[link] The danger of predictive analytics - Carpe Datum

This article is a great, short read (by the excellent Buck Woody, whom I’ve had the fortune to meet at a few conferences) that leads me to two points that I hold close to my heart regarding analytics. As I’m four weeks into my degree, I hope you’ll forgive me if I’m not solid on some of the definitions yet.

1. Predictive analytics isn’t a crystal ball.

You’re never going to be right 100% of the time. I think when people see things like Nate Silver predicting the game incorrectly, they want to make sweeping generalizations about how this proves predictive analytics is all made up and we should just go back to the nice, comfortable world of 100% human judgment.
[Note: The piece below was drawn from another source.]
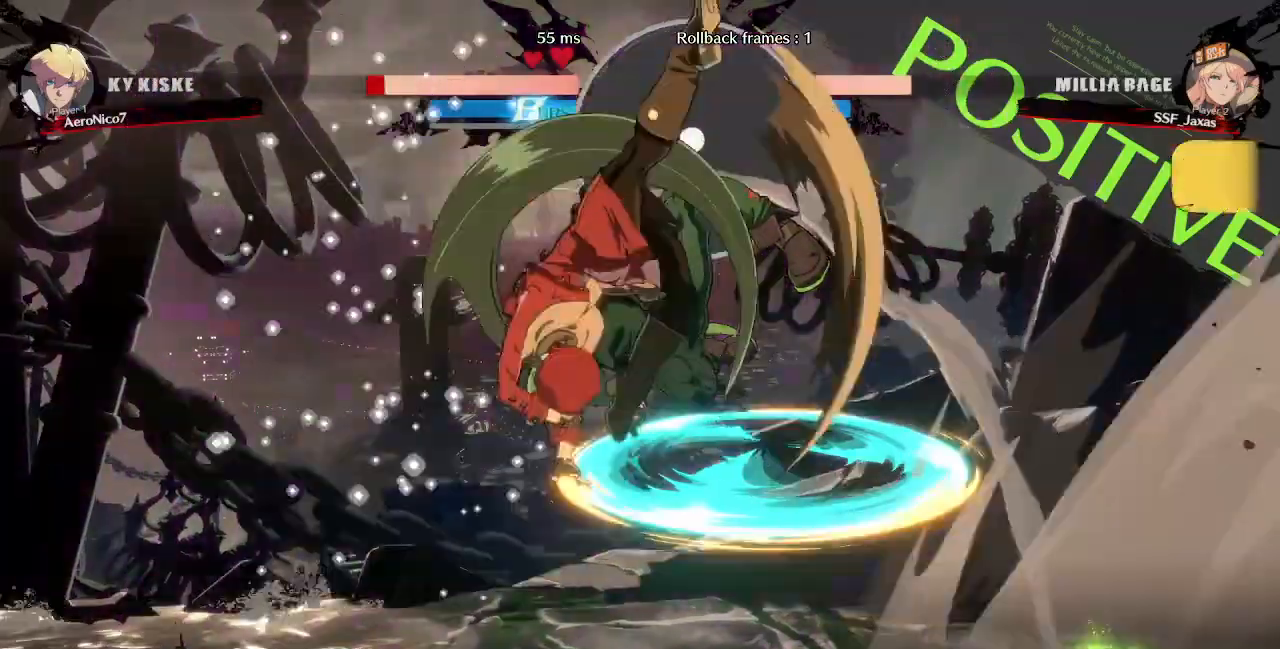
{"dt_ms": 480, "buttons": ["TRIANGLE"]}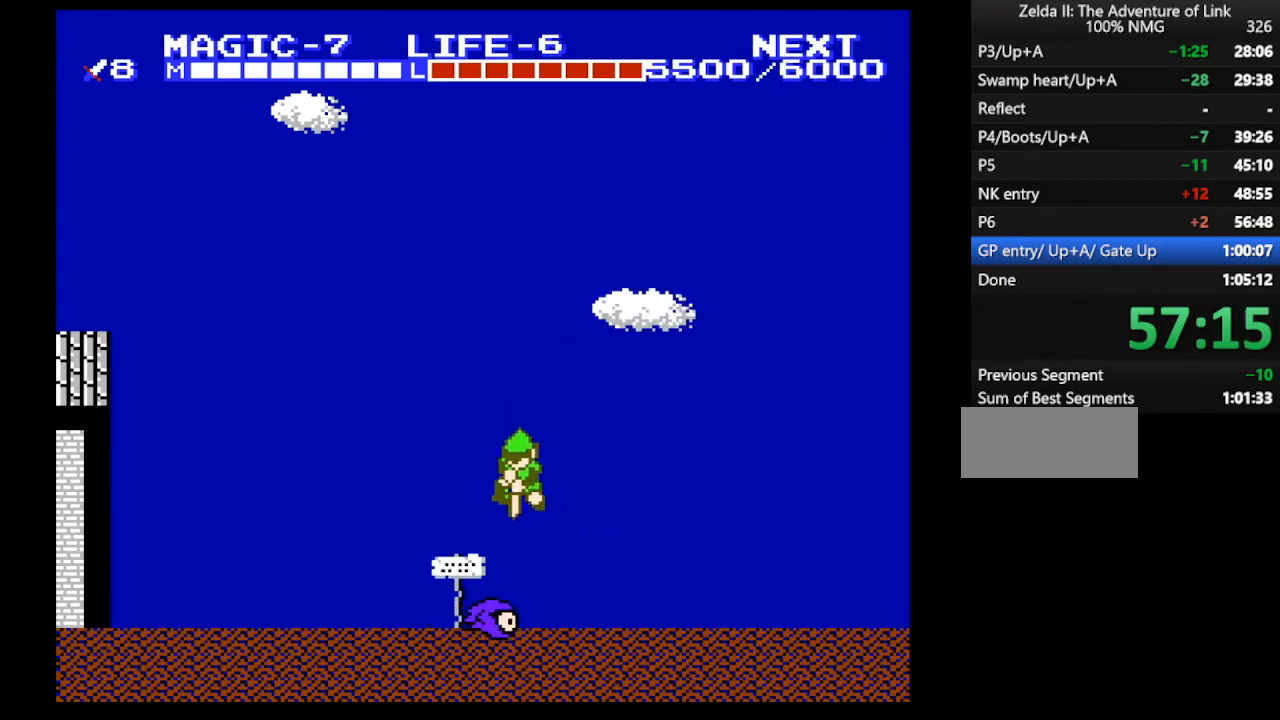
Gameplay with a controller (Nintendo layout); each line is a JSON object with the inputs held at the frame after it. "events" lists button and stick changes between this image and that frame as [ms after this image, input, new state], when the widget could be followed in between. Not read: L3 R3.
{"buttons": ["DPAD_LEFT"], "events": [[300, "A", "down"], [367, "DPAD_LEFT", "down"], [400, "DPAD_DOWN", "up"], [433, "A", "up"]]}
The problem with this is that there’s a huge difference between predicting whether or not a single event will occur (such as the winner of a specific sports game or election, which I believe is technically forecasting) and predicting the average outcome of a repeated event (such as how much the average customer will buy if shown a certain ad, which I think is predictive modeling). We might be wrong just as often in both events, but one has a bigger impact and is easier to point fingers at. Personally, I’d rather do the latter.

2. Analytics is far from being an out-of-the-box solution. 

Yes, there are and will continue to be solutions popping up to make analytics easier for untrained (and trained) professionals. But the most important problems cannot be reduced to computer algorithms with minimal expert input by the user. If they could, my program wouldn’t have such amazing employment statistics.

You can plug a data set and some variables into a program, but if you don’t know what you’re doing you will never have a clue that your metaphorical Siberian meteor is much bigger than you think. At least the JPL researcher knew the weaknesses of his model - do untrained dabblers know their model outcomes aren’t gospel?

The skill in analytics isn’t for using the software and knowing the secret keystrokes to make models “go”, it’s knowing how your data is structured, how to detect, diagnose and treat issues, and estimating how wrong you might be despite your best efforts.

Just a few of many reasons why I love analytics.

random observations from today

1. Somewhere between heteroskedasticity and ANOVA, I deleted righty-tighty, lefty-loosey

2. A classmate suggested that coding while standing optimizes your ability to cheer when you do something right, making the whole experience invigorating.

3. Nerds don’t need grades to motivate them to put in the work and do their best. But if you add a grade into the equation (particularly if it is one of 3 grades that determines whether or not you get kicked out) the stress level will increase dramatically. 

4. I feel like there’s some kind of analogy to be made between #3 and the way you treat employees, but it’s 4pm on day 5 of intensive statistics training.